GIVEN DATA:
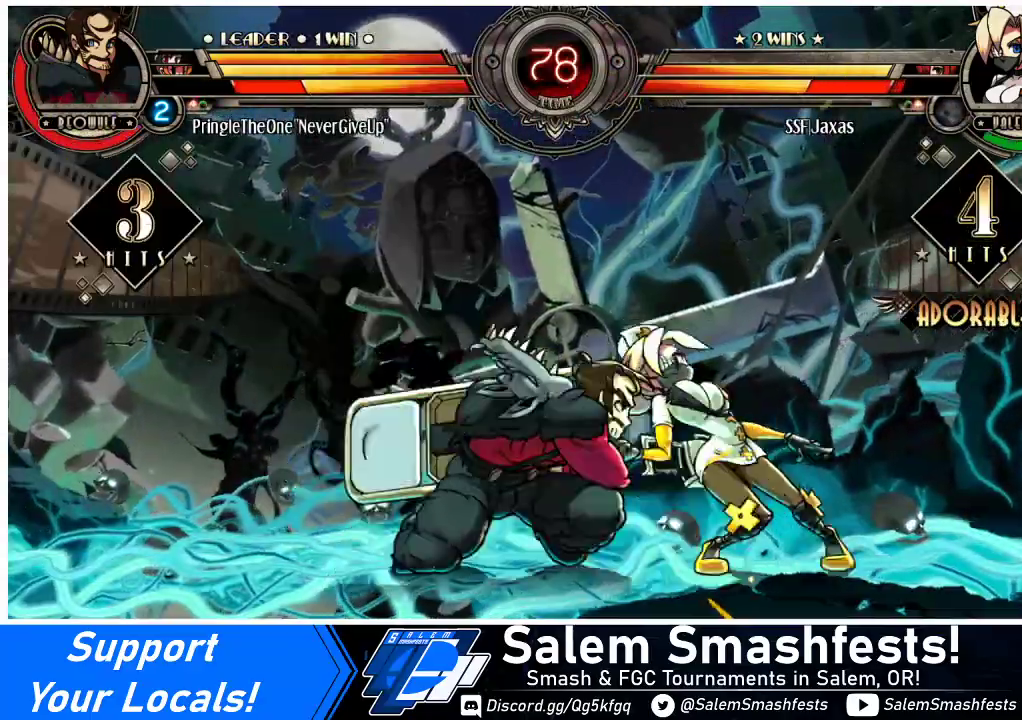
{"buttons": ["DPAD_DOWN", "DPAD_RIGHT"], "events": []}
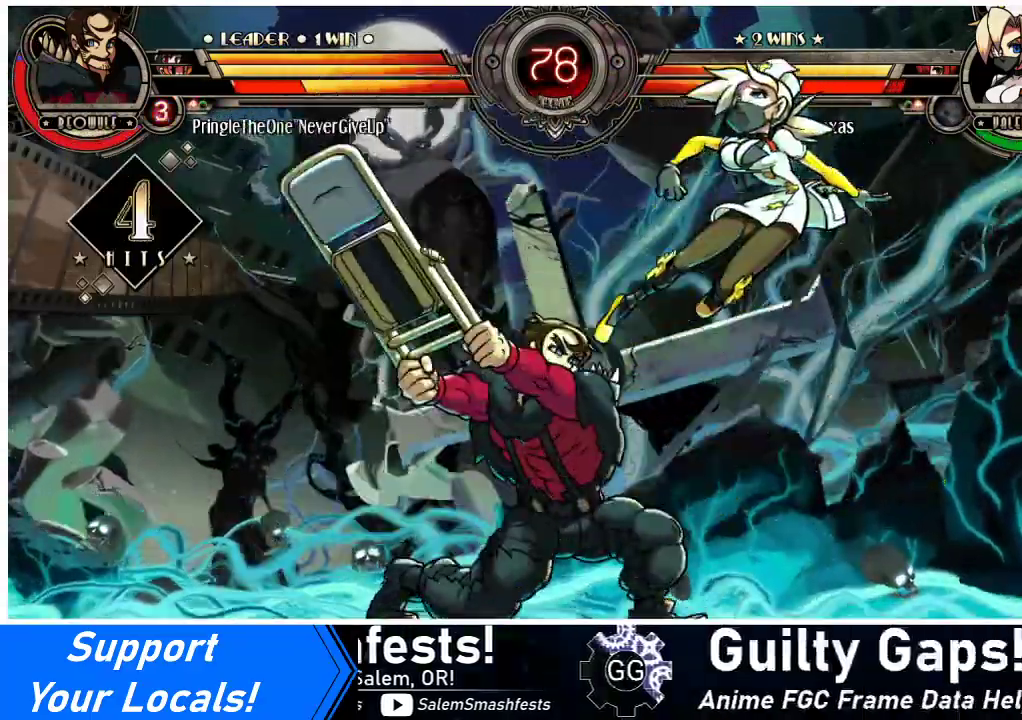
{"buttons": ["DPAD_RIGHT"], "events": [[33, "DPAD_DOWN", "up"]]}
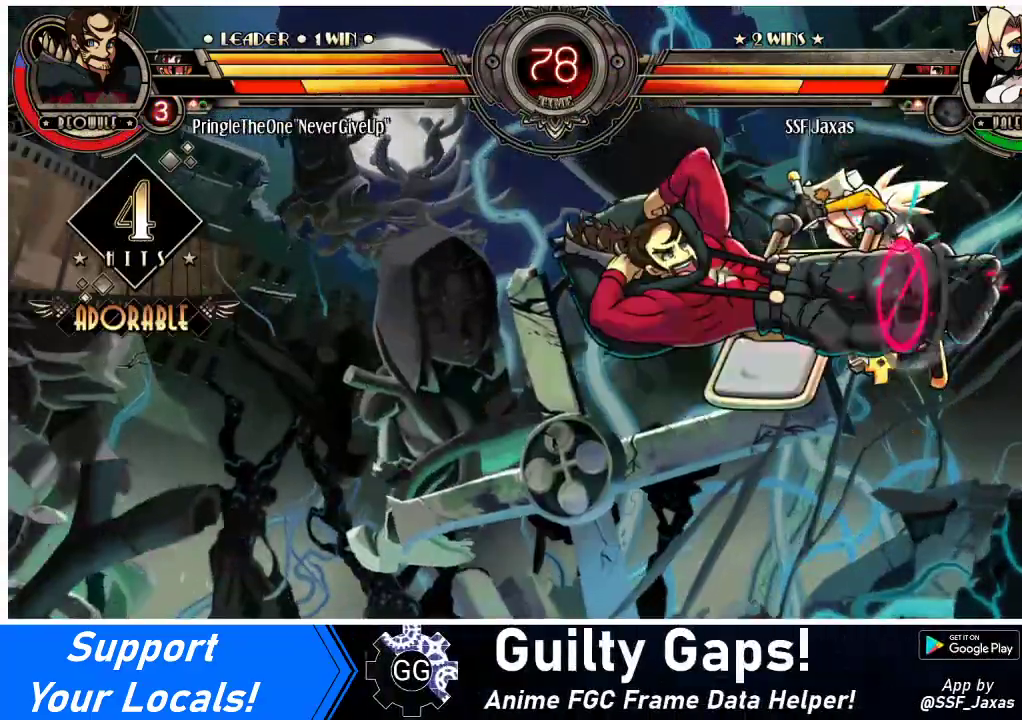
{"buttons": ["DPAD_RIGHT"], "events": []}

AIM OF THE TASK: When you copy the data above, keep each line exact and omit the pictures.

ANSWER SPACE:
{"buttons": ["DPAD_DOWN", "DPAD_RIGHT"], "events": []}
{"buttons": ["DPAD_RIGHT"], "events": [[33, "DPAD_DOWN", "up"]]}
{"buttons": ["DPAD_RIGHT"], "events": []}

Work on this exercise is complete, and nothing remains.